### [Records provided]
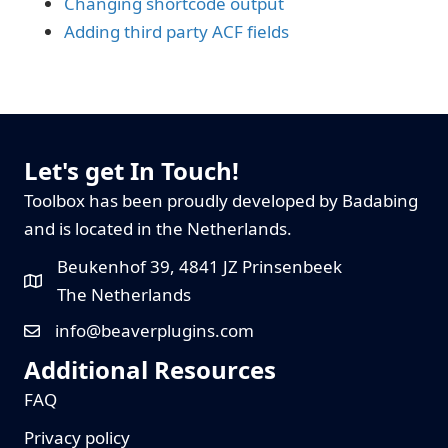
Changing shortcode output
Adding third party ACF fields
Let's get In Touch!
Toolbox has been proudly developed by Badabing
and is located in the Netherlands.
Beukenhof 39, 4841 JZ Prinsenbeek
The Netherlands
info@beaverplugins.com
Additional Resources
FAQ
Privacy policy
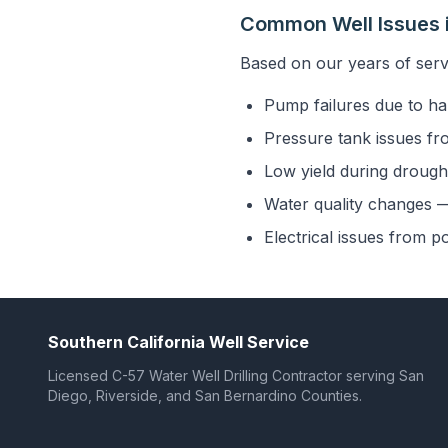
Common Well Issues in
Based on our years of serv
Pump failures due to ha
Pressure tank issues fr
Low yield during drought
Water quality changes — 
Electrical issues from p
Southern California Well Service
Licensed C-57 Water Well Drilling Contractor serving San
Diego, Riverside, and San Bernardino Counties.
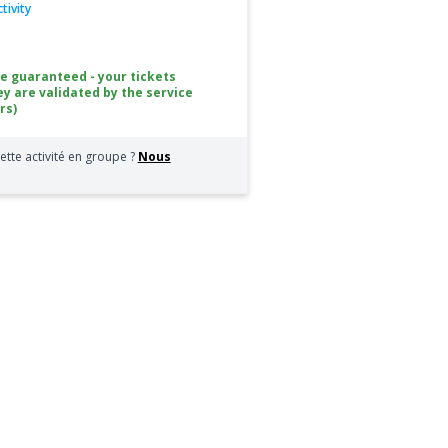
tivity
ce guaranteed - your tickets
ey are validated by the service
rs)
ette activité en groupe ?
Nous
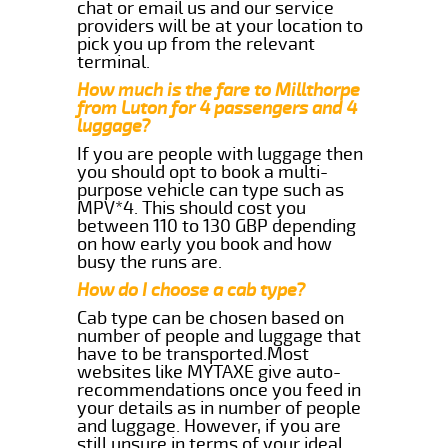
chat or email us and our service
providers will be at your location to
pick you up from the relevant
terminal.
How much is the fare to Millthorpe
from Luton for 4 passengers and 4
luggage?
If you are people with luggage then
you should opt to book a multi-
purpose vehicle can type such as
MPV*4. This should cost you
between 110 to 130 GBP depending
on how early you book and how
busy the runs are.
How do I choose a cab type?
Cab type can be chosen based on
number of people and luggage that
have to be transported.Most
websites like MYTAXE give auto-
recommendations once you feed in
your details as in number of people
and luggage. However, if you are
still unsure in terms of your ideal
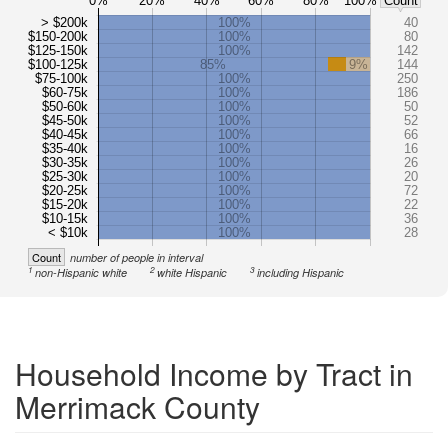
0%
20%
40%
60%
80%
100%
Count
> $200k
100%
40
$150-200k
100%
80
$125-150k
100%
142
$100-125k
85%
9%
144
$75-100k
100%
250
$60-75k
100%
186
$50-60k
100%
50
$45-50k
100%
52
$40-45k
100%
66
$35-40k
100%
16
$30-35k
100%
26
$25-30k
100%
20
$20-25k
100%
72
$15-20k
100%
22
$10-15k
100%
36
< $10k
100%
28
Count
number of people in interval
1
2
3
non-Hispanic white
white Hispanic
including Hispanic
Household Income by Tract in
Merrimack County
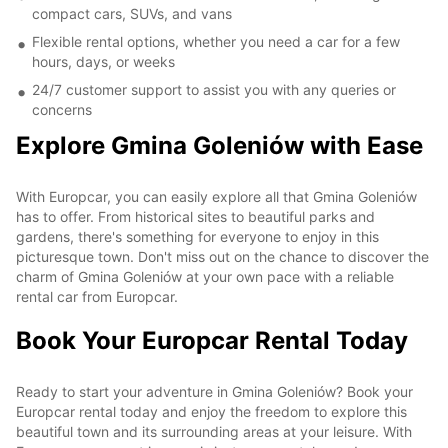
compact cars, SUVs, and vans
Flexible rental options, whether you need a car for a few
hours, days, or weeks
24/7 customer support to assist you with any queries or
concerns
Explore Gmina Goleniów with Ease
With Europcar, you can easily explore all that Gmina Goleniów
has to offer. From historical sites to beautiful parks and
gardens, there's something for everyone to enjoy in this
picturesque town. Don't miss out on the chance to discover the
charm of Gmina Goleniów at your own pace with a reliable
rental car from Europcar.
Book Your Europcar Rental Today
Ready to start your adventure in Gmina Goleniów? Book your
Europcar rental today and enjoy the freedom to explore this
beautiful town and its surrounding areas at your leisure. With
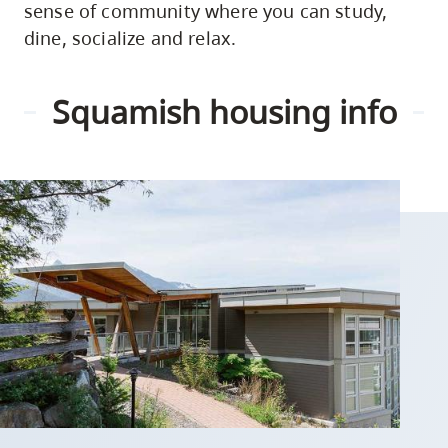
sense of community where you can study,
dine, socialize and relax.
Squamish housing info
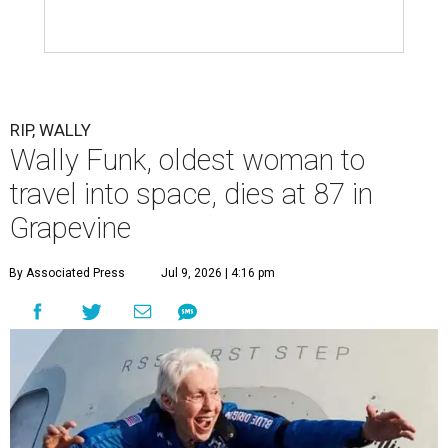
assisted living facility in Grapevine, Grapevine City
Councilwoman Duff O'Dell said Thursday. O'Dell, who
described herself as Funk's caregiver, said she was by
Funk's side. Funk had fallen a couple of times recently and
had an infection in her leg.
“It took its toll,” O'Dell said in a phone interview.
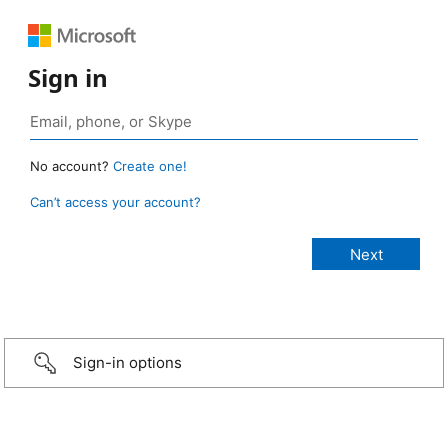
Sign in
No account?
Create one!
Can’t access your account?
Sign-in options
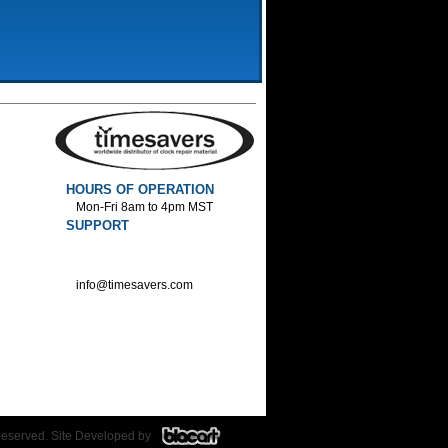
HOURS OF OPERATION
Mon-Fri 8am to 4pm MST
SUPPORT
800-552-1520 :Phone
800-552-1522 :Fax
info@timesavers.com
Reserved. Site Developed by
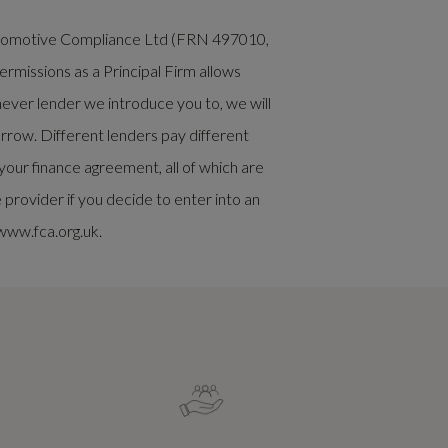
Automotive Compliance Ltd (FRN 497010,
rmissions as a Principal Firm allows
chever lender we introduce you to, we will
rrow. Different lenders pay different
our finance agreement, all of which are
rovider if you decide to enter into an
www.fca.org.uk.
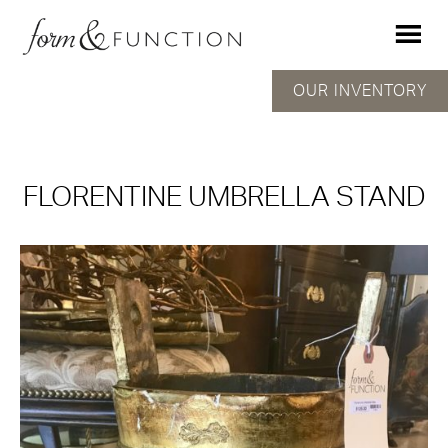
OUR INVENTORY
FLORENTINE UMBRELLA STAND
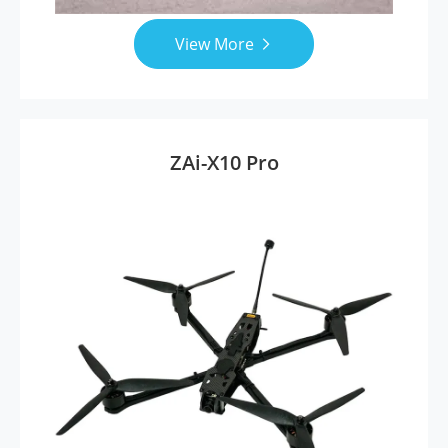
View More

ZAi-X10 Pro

---

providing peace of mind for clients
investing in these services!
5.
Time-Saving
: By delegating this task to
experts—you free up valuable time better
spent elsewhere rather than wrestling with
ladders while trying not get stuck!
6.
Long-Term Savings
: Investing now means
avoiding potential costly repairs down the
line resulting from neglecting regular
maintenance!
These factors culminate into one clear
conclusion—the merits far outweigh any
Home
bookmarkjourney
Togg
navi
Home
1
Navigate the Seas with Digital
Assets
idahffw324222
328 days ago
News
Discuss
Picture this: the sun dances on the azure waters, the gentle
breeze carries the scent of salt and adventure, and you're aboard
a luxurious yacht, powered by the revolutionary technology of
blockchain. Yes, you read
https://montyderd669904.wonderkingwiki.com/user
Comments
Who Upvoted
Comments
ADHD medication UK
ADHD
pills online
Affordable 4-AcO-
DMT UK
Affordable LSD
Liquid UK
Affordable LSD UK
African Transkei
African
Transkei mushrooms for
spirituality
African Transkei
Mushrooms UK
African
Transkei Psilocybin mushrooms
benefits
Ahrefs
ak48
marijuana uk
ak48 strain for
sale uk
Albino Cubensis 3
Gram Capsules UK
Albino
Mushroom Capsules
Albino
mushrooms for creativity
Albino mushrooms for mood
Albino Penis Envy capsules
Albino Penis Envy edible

### [Exercise requirements]
Locate each line in the listing above that contains the string "Penis" and copy those lines out. The match is case-sensitive.

### [Answer to this problem]
Albino Penis Envy capsules
Albino Penis Envy edible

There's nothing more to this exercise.